August 17, 1903 [LAH]: “Reports that a serious fire was raging on the island above the isthmus reached Avalon yesterday and caused considerable anxiety as that portion of the island contains the largest flocks of sheep. The fire proved to have been in Cherry Valley and was probably started by campers on shore. A force of men from Avalon and others from Empire and the isthmus were hurried to the scene and the fire was extinguished without serious damage having been done. Superintendent Stanton who was at the isthmus, acted as fire marshal.”

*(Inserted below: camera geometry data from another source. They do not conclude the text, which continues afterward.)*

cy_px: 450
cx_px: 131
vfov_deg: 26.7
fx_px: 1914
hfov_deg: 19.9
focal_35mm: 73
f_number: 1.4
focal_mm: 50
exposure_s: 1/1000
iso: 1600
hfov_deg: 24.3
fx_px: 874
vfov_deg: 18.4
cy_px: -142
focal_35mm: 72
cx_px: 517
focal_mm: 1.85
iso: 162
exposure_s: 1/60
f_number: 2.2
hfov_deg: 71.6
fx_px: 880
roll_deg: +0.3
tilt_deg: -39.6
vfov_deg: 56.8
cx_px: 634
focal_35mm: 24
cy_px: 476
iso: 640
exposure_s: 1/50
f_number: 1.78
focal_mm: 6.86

March 12, 1918 [TI/Avalon]: “Cherry Valley—The seat of an early mining excitement, where the hillsides are honeycombed with tunnels. From 1862 to 1864 the island was swarming with prospectors for precious metals. The seat of excitement seems to have been at Cherry Valley. Every foot of ground from the sea to the summit of the hills — and even running out under the hills — was filed as mining claims, and the mines were stocked to the amount of many millions of dollars.”

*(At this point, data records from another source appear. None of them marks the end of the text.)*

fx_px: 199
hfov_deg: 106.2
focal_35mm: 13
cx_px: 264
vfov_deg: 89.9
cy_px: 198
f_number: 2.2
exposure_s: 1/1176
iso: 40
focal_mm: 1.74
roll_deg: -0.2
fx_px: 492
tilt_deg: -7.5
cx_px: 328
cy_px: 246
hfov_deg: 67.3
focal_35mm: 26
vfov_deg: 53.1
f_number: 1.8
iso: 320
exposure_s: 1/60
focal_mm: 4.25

July 18, 1935 [TI/Avalon]: “Points of Interest—The seat of an early mining excitement, where the hillsides are honeycombed with tunnels. From 1862 to 1864 the island was swarming with prospectors, for precious metals. The seat of the excitement seems to have been at Cherry Valley. Every foot of ground from the sea to the summit of the hills was filed on as mining claims. Recently extensive deposits of lead and silver ores have been located here.”

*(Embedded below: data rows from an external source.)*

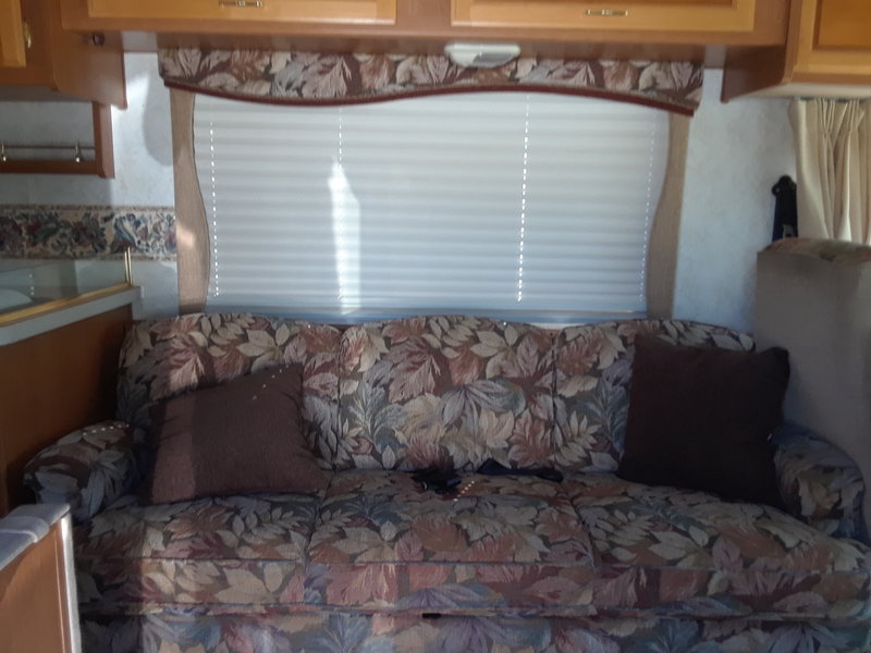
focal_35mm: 30
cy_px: 326
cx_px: 436
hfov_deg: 60.0
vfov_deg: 46.8
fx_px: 755
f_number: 1.9
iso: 50
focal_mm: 2.47
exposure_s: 1/60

August 4, 1901 [LAH]: “Avalon, Santa Catalina Island. Aug. 3 — 'Came to her death by an overdose of morphine; cause unknown', was the verdict of the coroner's jury in the case of Mrs. C. Chester, whose body was found in a canyon on the west side of the island yesterday afternoon. The inquest was held at the Isthmus last evening, and immediately after the finding of the jury the woman's remains were interred in the little cemetery in Cherry Valley, in the vicinity of the Isthmus camping ground. C. Chester, the woman's husband, was the only witness. Though he tried to conceal the fact, it appeared from his testimony that Mrs. Chester always carried morphine and that she became addicted to the use of the drug, as has been stated, in taking it for heart and stomach affections. The couple started out Tuesday afternoon for a walk over the hills. She slipped, he stated, and gave herself a strain and swallowed the powder to alleviate the pain. When she began to feel relieved she sent him to the beach to see if they could get out of the canyon, and when he returned he found she had taken an overdose and was dying. She begged him not to leave her and he did not try to go for help. Chester confessed that he also used the drug and took a dose after his wife died. Had she left a sufficient amount, he said, he would have taken enough to kill himself. He started back to the Isthmus and wandered over the hills, alternately walking and resting until he was found Thursday evening. Frank Cochran and the first party of men who went to Avalon, found the body, carried it from the canyon to the boat and took it around to the Isthmus. The woman died about 8 o'clock Wednesday evening. The couple came from Seattle to Los Angeles, where they remained about two weeks before coming to Catalina. They were laboring people, and had no means aside from their combined earnings. The jurors were C. A. Wilson, foreman, A. R. Hollerook, John Frates, W. A. Jacquer, G. R. McLeord and Olaf Sundillins.”